The House Armed Services Committee included a provision in the 2017 NDAA that implements a mandatory review of each Asian American and Native American Pacific Islander war veteran who was awarded the Distinguished Service Cross, the Navy Cross, or the Air Force Cross during the Korean War or the Vietnam War. There is also a year period to submit the name of a specific veteran for review.

One such veteran that Takai has been involved with is 1st Lt. John Kuulei Kauhaihao, a Big Island native who was killed in action in Vietnam and posthumously awarded the Distinguished Service Cross.

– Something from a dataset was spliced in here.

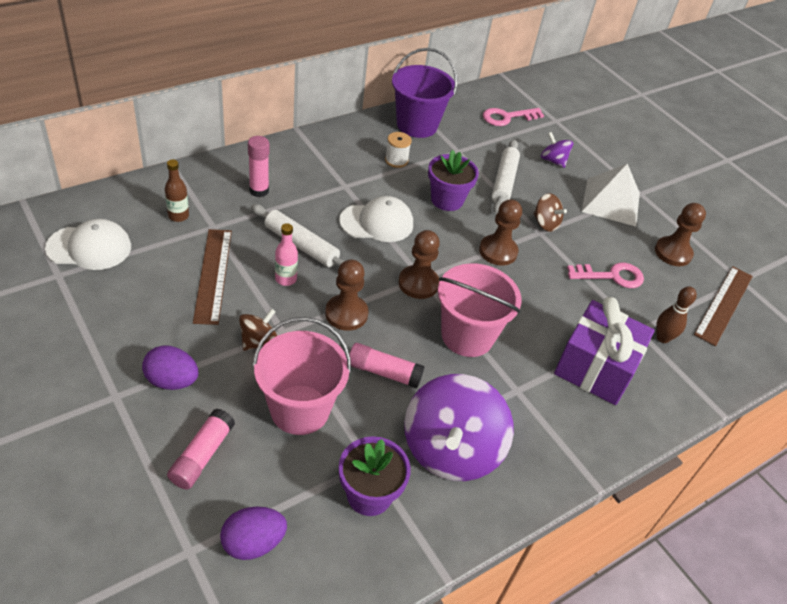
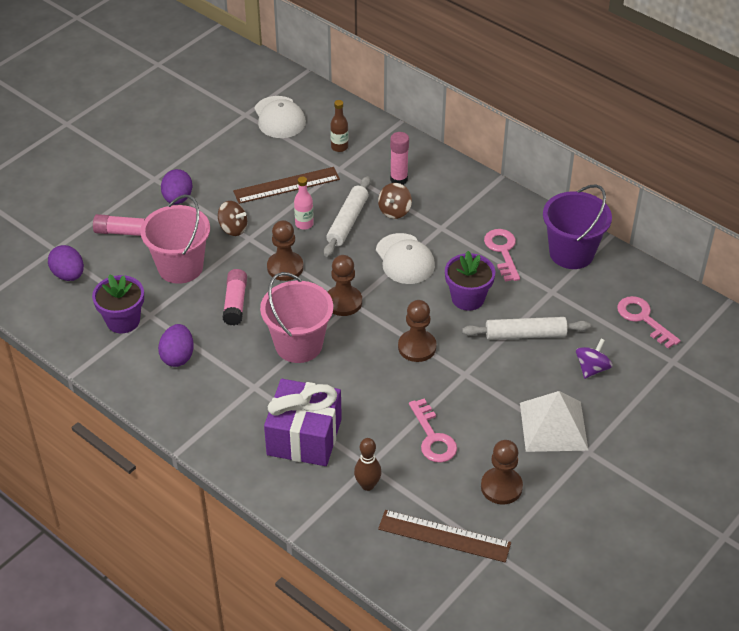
camera: 80 degrees right, 0 degrees up
white spool [385,132,412,168] -> pink key [484,229,520,281]
purple spinning top [404,374,514,481] -> purple egg [158,324,194,367]
brown spinning top [533,193,567,232] -> brown spinning top moved to [378,183,412,219]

“Over the years, I have had the pleasure of working with the family to get to know the story of 1st Lt. John Kuulei Kauhaihao, who rightfully deserves to be awarded the Medal of Honor, and believe that this review will rectify this long-overdue situation. But while I am personally connected to Kauhaihao, we must take a full look at the records of all of these veterans to ensure that not a single one gets overlooked.”

In 2013, then State Rep. Takai introduced and passed Hawaii House Resolution 174, a bill “urging the United States Congress to award the Congressional Medal of Honor to John Kuulei Kauhaihao of Honaunau, Hawaii.” Since coming to Congress, Takai has looked for ways to continue his fight to upgrade Kauhaihao’s award.

A similar review was initiated by Sen. Daniel Akaka (D-Hawaii) in 1996 to determine if any Asian Americans or Pacific Islanders who served during World War II and received the Distinguished Service Cross were unjustly denied the Medal of Honor. In 2000, President Bill Clinton awarded the Medal of Honor to 22 AAPI veterans, some of them posthumously. Sen. Daniel Inouye (D-Hawaii) was among the recipients.